Le Règne animal s’inscrit dans un cinéma de genre français assez rare, ambitieux et clairement à part. L’idée de départ est forte : dans un futur proche, certains humains mutent progressivement vers des formes animales, bouleversant l’ordre social. Romain Duris incarne un père confronté à la transformation de sa femme, puis à celle, plus inquiétante encore, de son fils. Pris entre l’amour, la peur et la survie, il lutte autant contre la maladie que contre une société qui cherche à éradiquer ou à traquer ces nouveaux êtres.
Le film séduit par son originalité et son atmosphère. La mise en scène est soignée, les effets spéciaux discrets mais crédibles, et l’approche reste très humaine malgré le fantastique. La métaphore est évidente : celle du rejet, de la peur de l’autre, du racisme et de la différence. Romain Duris est juste, tout en retenue, et porte le film sur ses épaules.

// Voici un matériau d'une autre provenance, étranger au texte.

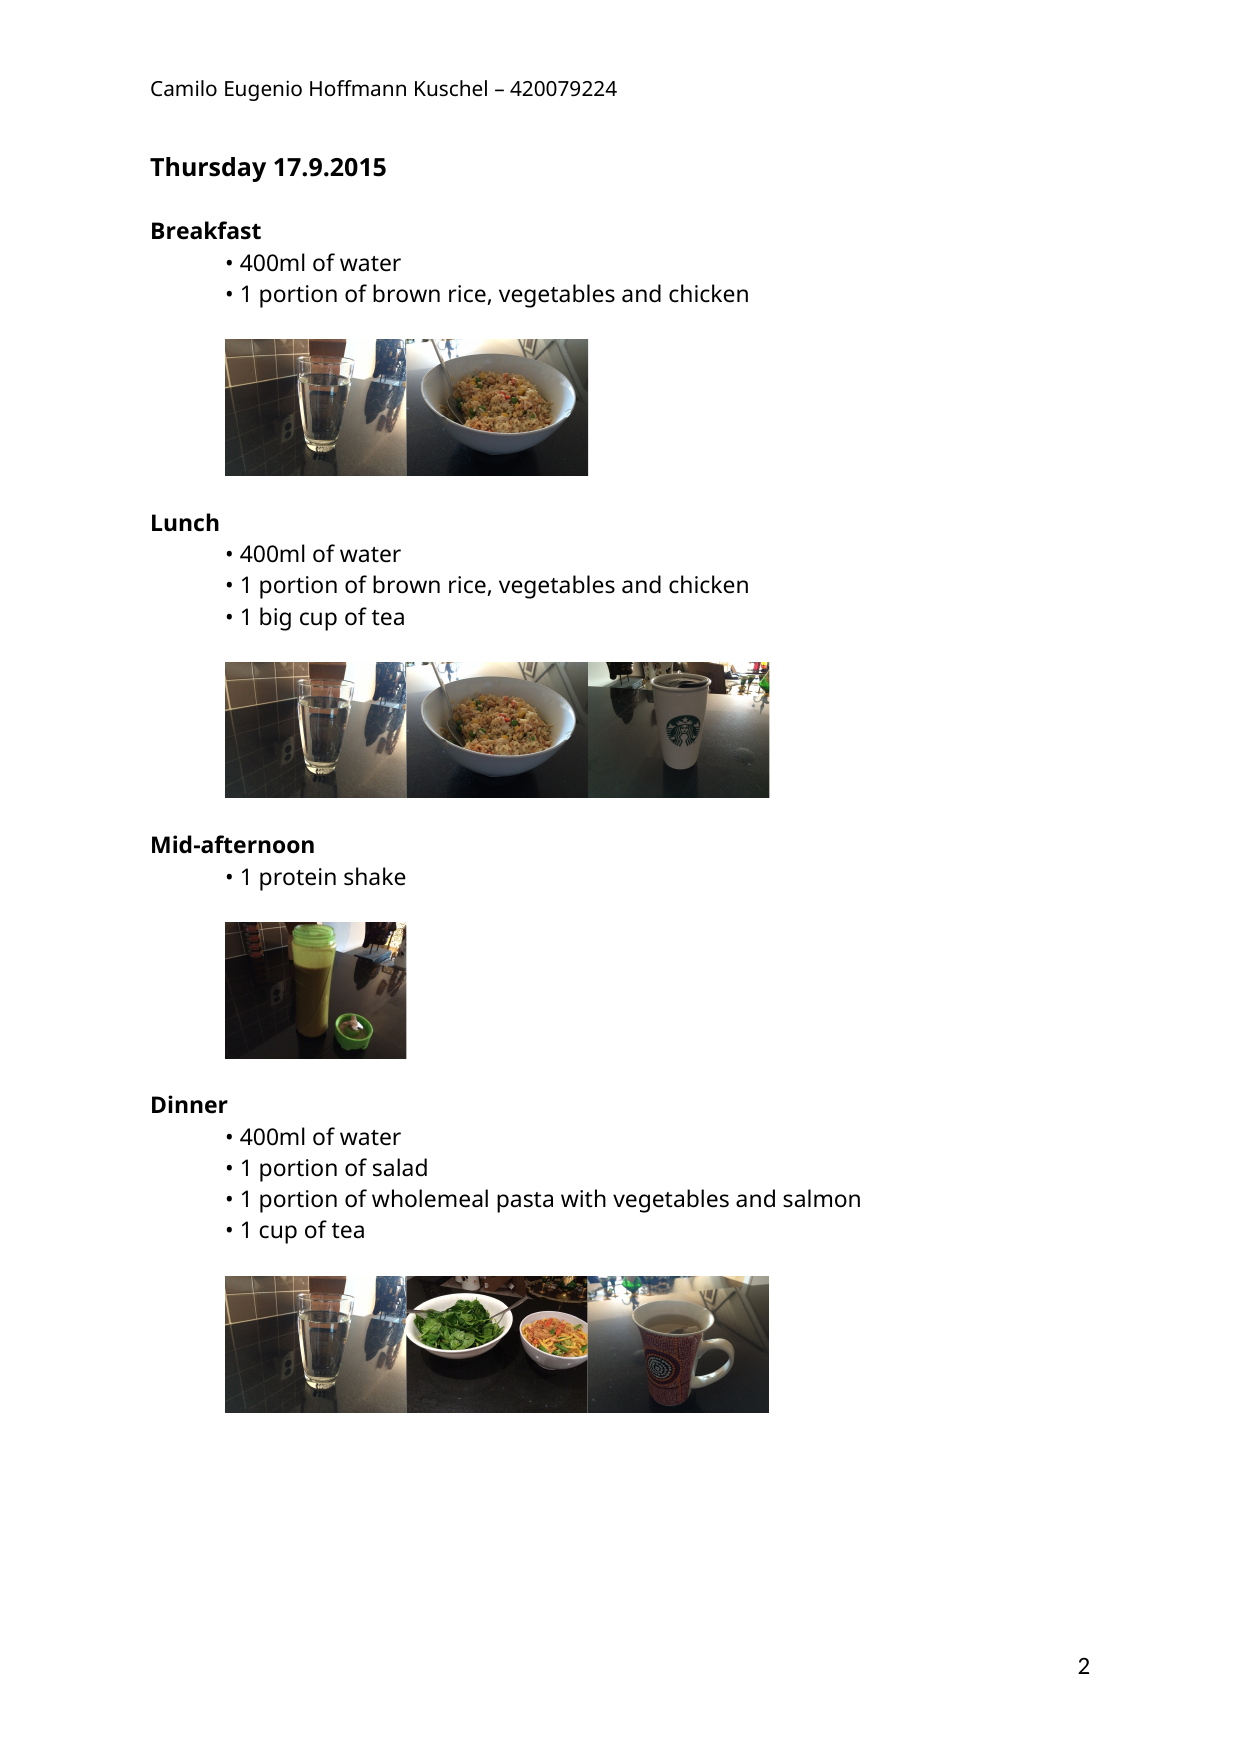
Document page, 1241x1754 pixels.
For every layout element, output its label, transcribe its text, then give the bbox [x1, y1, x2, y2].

text • 1 big cup of tea [150, 600, 1090, 632]
text • 1 cup of tea [150, 1214, 1090, 1246]
text • 400ml of water [150, 538, 1090, 569]
picture [225, 339, 589, 476]
picture [225, 1276, 769, 1413]
text • 1 portion of brown rice, vegetables and chicken [150, 278, 1090, 309]
text Dinner [150, 1089, 1090, 1121]
text • 1 portion of brown rice, vegetables and chicken [150, 569, 1090, 600]
text • 1 portion of salad [150, 1152, 1090, 1183]
text • 400ml of water [150, 247, 1090, 278]
text • 1 protein shake [150, 861, 1090, 892]
text Lunch [150, 507, 1090, 538]
picture [225, 662, 770, 798]
text Mid-afternoon [150, 829, 1090, 861]
text Thursday 17.9.2015 [150, 150, 1090, 184]
picture [225, 922, 407, 1059]
text Breakfast [150, 215, 1090, 247]
text • 400ml of water [150, 1121, 1090, 1152]
text • 1 portion of wholemeal pasta with vegetables and salmon [150, 1183, 1090, 1214]
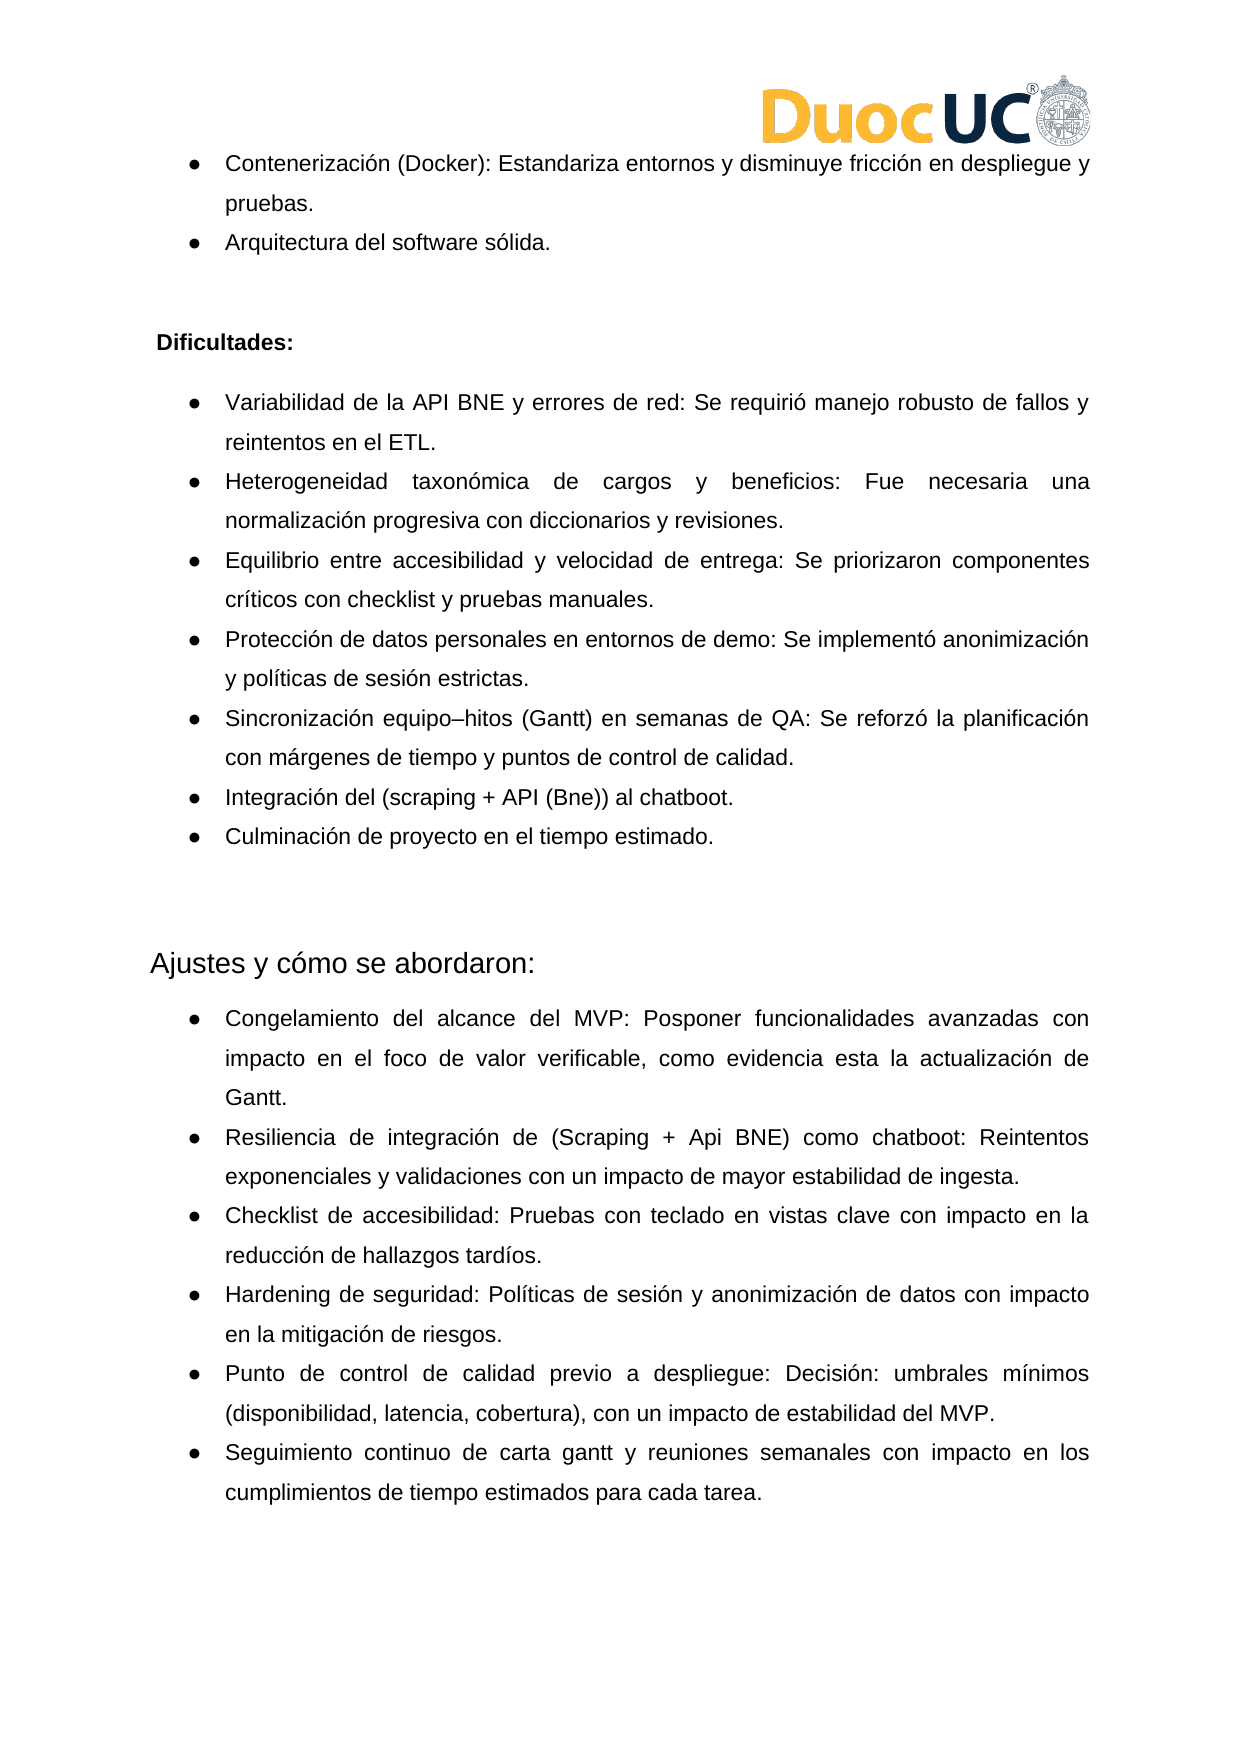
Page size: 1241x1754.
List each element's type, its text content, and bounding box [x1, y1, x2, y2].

subtitle Ajustes y cómo se abordaron: [150, 946, 1090, 980]
list Heterogeneidad taxonómica de cargos y beneficios: Fue necesaria una normalización progresiva con diccionarios y revisiones. [187, 468, 1090, 534]
list Variabilidad de la API BNE y errores de red: Se requirió manejo robusto de fallos y reintentos en el ETL. [187, 389, 1090, 455]
list Culminación de proyecto en el tiempo estimado. [187, 823, 1090, 850]
list Sincronización equipo–hitos (Gantt) en semanas de QA: Se reforzó la planificación con márgenes de tiempo y puntos de control de calidad. [187, 705, 1090, 771]
list Arquitectura del software sólida. [187, 229, 1090, 255]
list Punto de control de calidad previo a despliegue: Decisión: umbrales mínimos (disponibilidad, latencia, cobertura), con un impacto de estabilidad del MVP. [187, 1360, 1090, 1426]
list Contenerización (Docker): Estandariza entornos y disminuye fricción en despliegue y pruebas. [187, 150, 1090, 216]
list Seguimiento continuo de carta gantt y reuniones semanales con impacto en los cumplimientos de tiempo estimados para cada tarea. [187, 1439, 1090, 1505]
list Resiliencia de integración de (Scraping + Api BNE) como chatboot: Reintentos exponenciales y validaciones con un impacto de mayor estabilidad de ingesta. [187, 1123, 1090, 1189]
list Checklist de accesibilidad: Pruebas con teclado en vistas clave con impacto en la reducción de hallazgos tardíos. [187, 1202, 1090, 1268]
picture [762, 75, 1091, 146]
list Protección de datos personales en entornos de demo: Se implementó anonimización y políticas de sesión estrictas. [187, 626, 1090, 692]
list Integración del (scraping + API (Bne)) al chatboot. [187, 784, 1090, 810]
list Hardening de seguridad: Políticas de sesión y anonimización de datos con impacto en la mitigación de riesgos. [187, 1281, 1090, 1347]
list Equilibrio entre accesibilidad y velocidad de entrega: Se priorizaron componentes críticos con checklist y pruebas manuales. [187, 547, 1090, 613]
text Dificultades: [150, 289, 1090, 355]
list Congelamiento del alcance del MVP: Posponer funcionalidades avanzadas con impacto en el foco de valor verificable, como evidencia esta la actualización de Gantt. [187, 1005, 1090, 1110]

Mais à force de privilégier l’ambiance et le symbolisme, le récit finit par s’essouffler. L’histoire avance peu, se répète, et le propos devient trop appuyé sans réellement se renouveler. Là où le film aurait pu gagner en tension ou en enjeux, il semble tourner en rond, jusqu’à une fin qui laisse un sentiment de décrochage plus que d’accomplissement.
Un film audacieux, sincère et différent, avec de réelles qualités artistiques, mais qui peine à maintenir son élan sur la durée. Original et touchant par moments, frustrant sur la longueur.